The transition from a default transfemoral access approach for coronary angioplasty to a default transradial approach increased fluoroscopy time, according to a study published in the September edition of American Journal of Cardiology. The transradial approach increased dose-area product for diagnostic procedures, but not interventional procedures.
Studies indicate that transradial coronary procedures have fewer access-site complications compared to the transfemoral approach; however, previous studies about the amount of radiation delivered to the patient and operator reached conflicting results, according to lead author Johanne Neill, MD of the cardiology center at Belfast City Hospital in Northern Ireland, and colleagues.
Neill and colleagues compared fluoroscopy time (FT), dose-area product (DAP) and contrast delivery between radial and femoral access for diagnostic procedures and percutaneous coronary intervention (PCI) during a transition from default transfemoral access to default transradial access. They also assessed the impact of operator experience with radial access on radiation dose.
The study covered three time periods: the default femoral access approach from January 2007 to April 2007; the transition phase with some operators using radial access and others using femoral access from January 2008 to July 2008; and the default radial approach from January 2009 to July 2009, and included 848 femoral access cases and 965 radial access cases.
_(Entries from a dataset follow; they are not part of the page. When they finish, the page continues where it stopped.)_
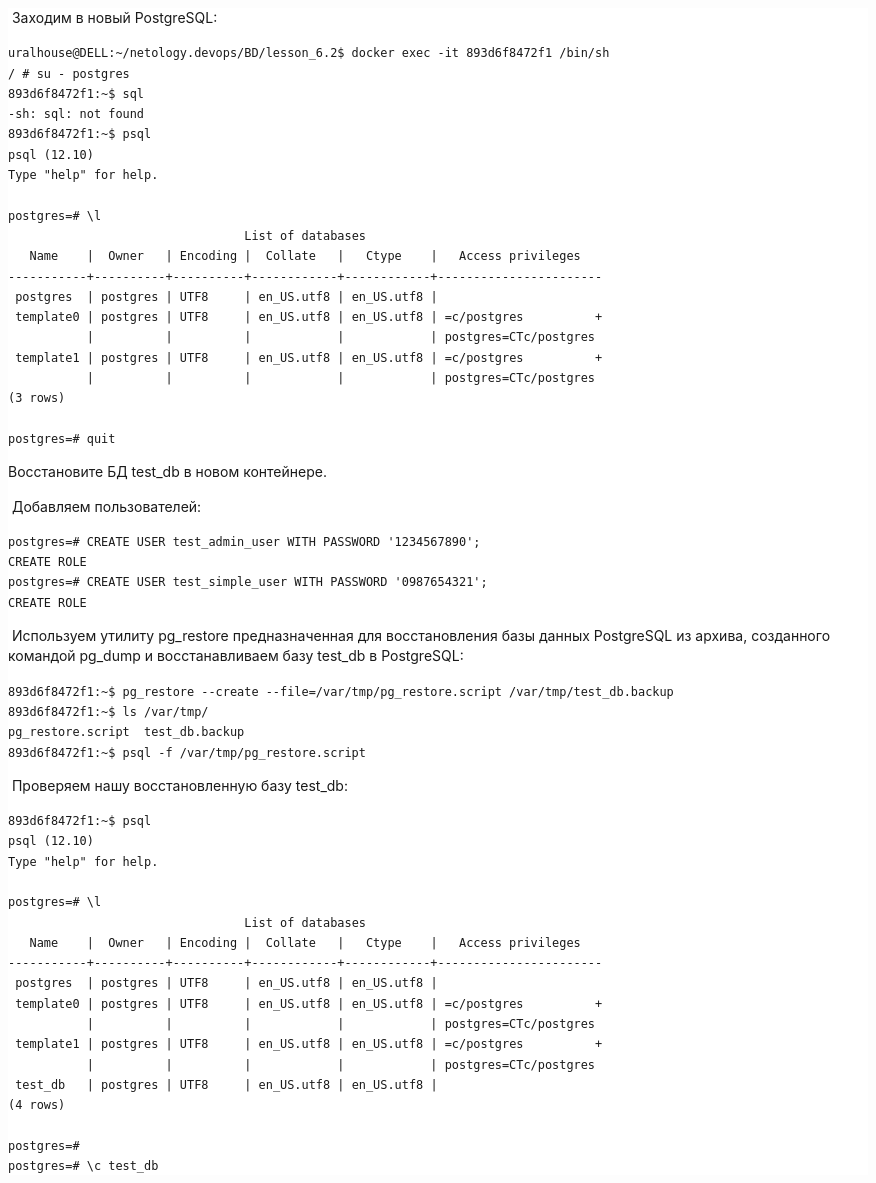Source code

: ​		Заходим в новый PostgreSQL:

```
uralhouse@DELL:~/netology.devops/BD/lesson_6.2$ docker exec -it 893d6f8472f1 /bin/sh
/ # su - postgres
893d6f8472f1:~$ sql
-sh: sql: not found
893d6f8472f1:~$ psql
psql (12.10)
Type "help" for help.

postgres=# \l
                                 List of databases
   Name    |  Owner   | Encoding |  Collate   |   Ctype    |   Access privileges
-----------+----------+----------+------------+------------+-----------------------
 postgres  | postgres | UTF8     | en_US.utf8 | en_US.utf8 |
 template0 | postgres | UTF8     | en_US.utf8 | en_US.utf8 | =c/postgres          +
           |          |          |            |            | postgres=CTc/postgres
 template1 | postgres | UTF8     | en_US.utf8 | en_US.utf8 | =c/postgres          +
           |          |          |            |            | postgres=CTc/postgres
(3 rows)

postgres=# quit
```



Восстановите БД test_db в новом контейнере.

​			Добавляем пользователей:

```
postgres=# CREATE USER test_admin_user WITH PASSWORD '1234567890';
CREATE ROLE
postgres=# CREATE USER test_simple_user WITH PASSWORD '0987654321';
CREATE ROLE
```

​			Используем утилиту pg_restore предназначенная для восстановления базы данных PostgreSQL из архива, созданного командой pg_dump и восстанавливаем базу test_db в PostgreSQL:

```
893d6f8472f1:~$ pg_restore --create --file=/var/tmp/pg_restore.script /var/tmp/test_db.backup
893d6f8472f1:~$ ls /var/tmp/
pg_restore.script  test_db.backup
893d6f8472f1:~$ psql -f /var/tmp/pg_restore.script
```

​			Проверяем нашу восстановленную базу test_db:

``` 	
893d6f8472f1:~$ psql
psql (12.10)
Type "help" for help.

postgres=# \l
                                 List of databases
   Name    |  Owner   | Encoding |  Collate   |   Ctype    |   Access privileges
-----------+----------+----------+------------+------------+-----------------------
 postgres  | postgres | UTF8     | en_US.utf8 | en_US.utf8 |
 template0 | postgres | UTF8     | en_US.utf8 | en_US.utf8 | =c/postgres          +
           |          |          |            |            | postgres=CTc/postgres
 template1 | postgres | UTF8     | en_US.utf8 | en_US.utf8 | =c/postgres          +
           |          |          |            |            | postgres=CTc/postgres
 test_db   | postgres | UTF8     | en_US.utf8 | en_US.utf8 |
(4 rows)

postgres=#
postgres=# \c test_db
```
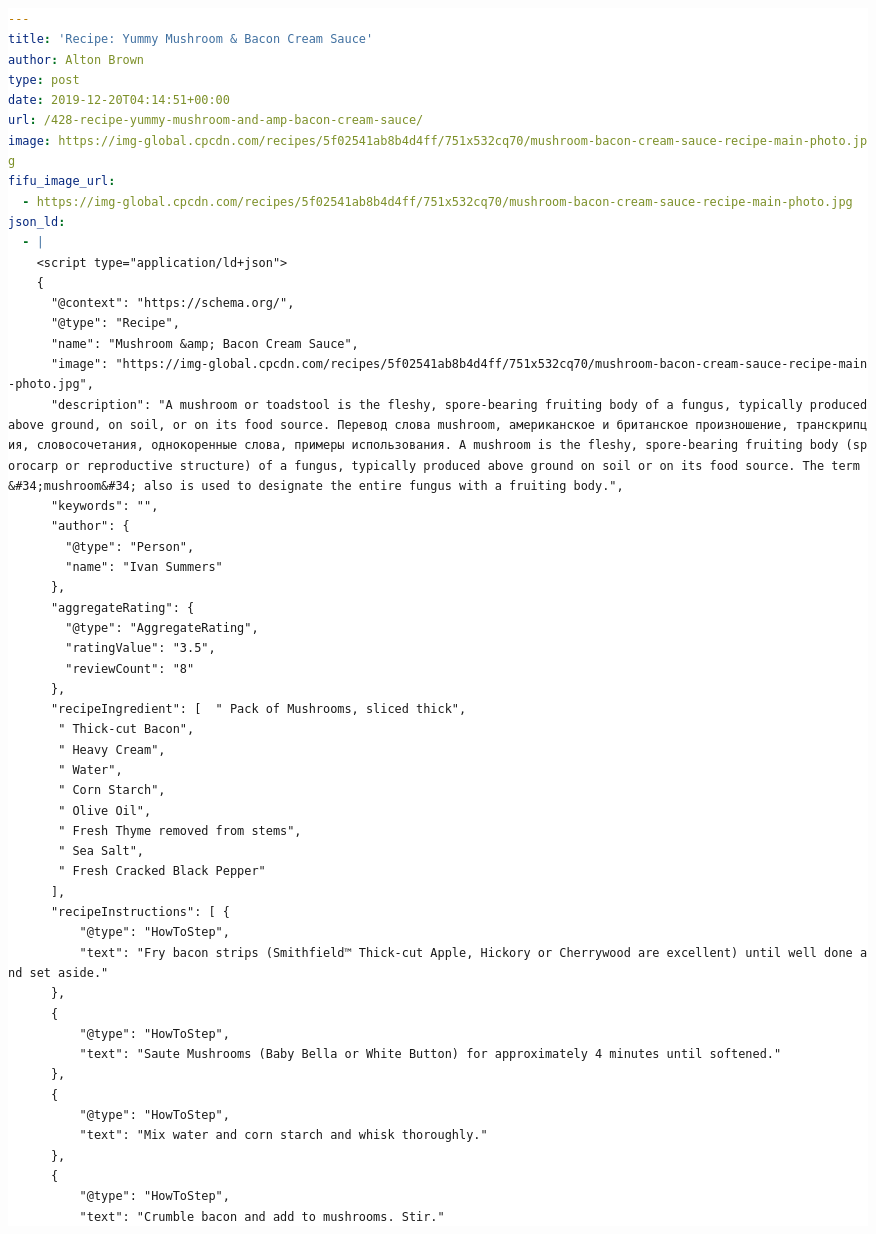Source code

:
 ```yaml
---
title: 'Recipe: Yummy Mushroom & Bacon Cream Sauce'
author: Alton Brown
type: post
date: 2019-12-20T04:14:51+00:00
url: /428-recipe-yummy-mushroom-and-amp-bacon-cream-sauce/
image: https://img-global.cpcdn.com/recipes/5f02541ab8b4d4ff/751x532cq70/mushroom-bacon-cream-sauce-recipe-main-photo.jpg
fifu_image_url:
  - https://img-global.cpcdn.com/recipes/5f02541ab8b4d4ff/751x532cq70/mushroom-bacon-cream-sauce-recipe-main-photo.jpg
json_ld:
  - |
    <script type="application/ld+json">
    {
      "@context": "https://schema.org/", 
      "@type": "Recipe", 
      "name": "Mushroom &amp; Bacon Cream Sauce",
      "image": "https://img-global.cpcdn.com/recipes/5f02541ab8b4d4ff/751x532cq70/mushroom-bacon-cream-sauce-recipe-main-photo.jpg",
      "description": "A mushroom or toadstool is the fleshy, spore-bearing fruiting body of a fungus, typically produced above ground, on soil, or on its food source. Перевод слова mushroom, американское и британское произношение, транскрипция, словосочетания, однокоренные слова, примеры использования. A mushroom is the fleshy, spore-bearing fruiting body (sporocarp or reproductive structure) of a fungus, typically produced above ground on soil or on its food source. The term &#34;mushroom&#34; also is used to designate the entire fungus with a fruiting body.",
      "keywords": "",
      "author": {
        "@type": "Person",
        "name": "Ivan Summers"
      },
      "aggregateRating": {
        "@type": "AggregateRating",
        "ratingValue": "3.5",
        "reviewCount": "8"
      },
      "recipeIngredient": [  " Pack of Mushrooms, sliced thick", 
       " Thick-cut Bacon", 
       " Heavy Cream", 
       " Water", 
       " Corn Starch", 
       " Olive Oil", 
       " Fresh Thyme removed from stems", 
       " Sea Salt", 
       " Fresh Cracked Black Pepper"
      ],
      "recipeInstructions": [ {
          "@type": "HowToStep",
          "text": "Fry bacon strips (Smithfield™ Thick-cut Apple, Hickory or Cherrywood are excellent) until well done and set aside."
      }, 
      {
          "@type": "HowToStep",
          "text": "Saute Mushrooms (Baby Bella or White Button) for approximately 4 minutes until softened."
      }, 
      {
          "@type": "HowToStep",
          "text": "Mix water and corn starch and whisk thoroughly."
      }, 
      {
          "@type": "HowToStep",
          "text": "Crumble bacon and add to mushrooms. Stir."
```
In the diagnostic angiography subset of 412 femoral cases and 456 radial cases, radial access FT was longer than femoral access FT at 4.43 minutes versus 2.34 minutes, respectively, with a 14 percent increase in DAP for radial access, according to Neill and colleagues. The increase in DAP was significant, but the absolute different was small, they found. Contrast volumes were similar for the two approaches. The researchers attributed the longer FTs in the initial stages of radial experience to navigating the guidewire to the aortic root, overcoming anatomic variations and loops.
Researchers found that FT was longer in the radial access cases than femoral access cases at 12.02 minutes vs. 9.36 minutes, respectively, in the PCI group of 436 femoral cases and 506 radial cases. “[The longer FT] likely reflects similar technical obstacles as for diagnostic cases,” wrote Neill and colleagues. However, DAP and contrast volumes were similar.
The reseaerchers assessed the effect of operator experience by comparing radiation variables from radial access during the transition phases to the default radial phase and found that FT decreased from 5.12 minutes during the transition phase to 4.21 minutes during the default radial phase, which was not associated with decreased DAP. “[This provides] evidence of a learning curve with shortening of FT with accumulating experience,” wrote Neill and colleagues.
For interventional procedure, FT increased from 10.51 minutes in the transition phase to 12.14 minutes in the default radial phase, the authors reported, which was not linked with an increase in DAP.
The results are consistent with previously published data, which report an increases in radiation dose delivered to the patient and operator when the transradial route is used, concluded Neill and colleagues.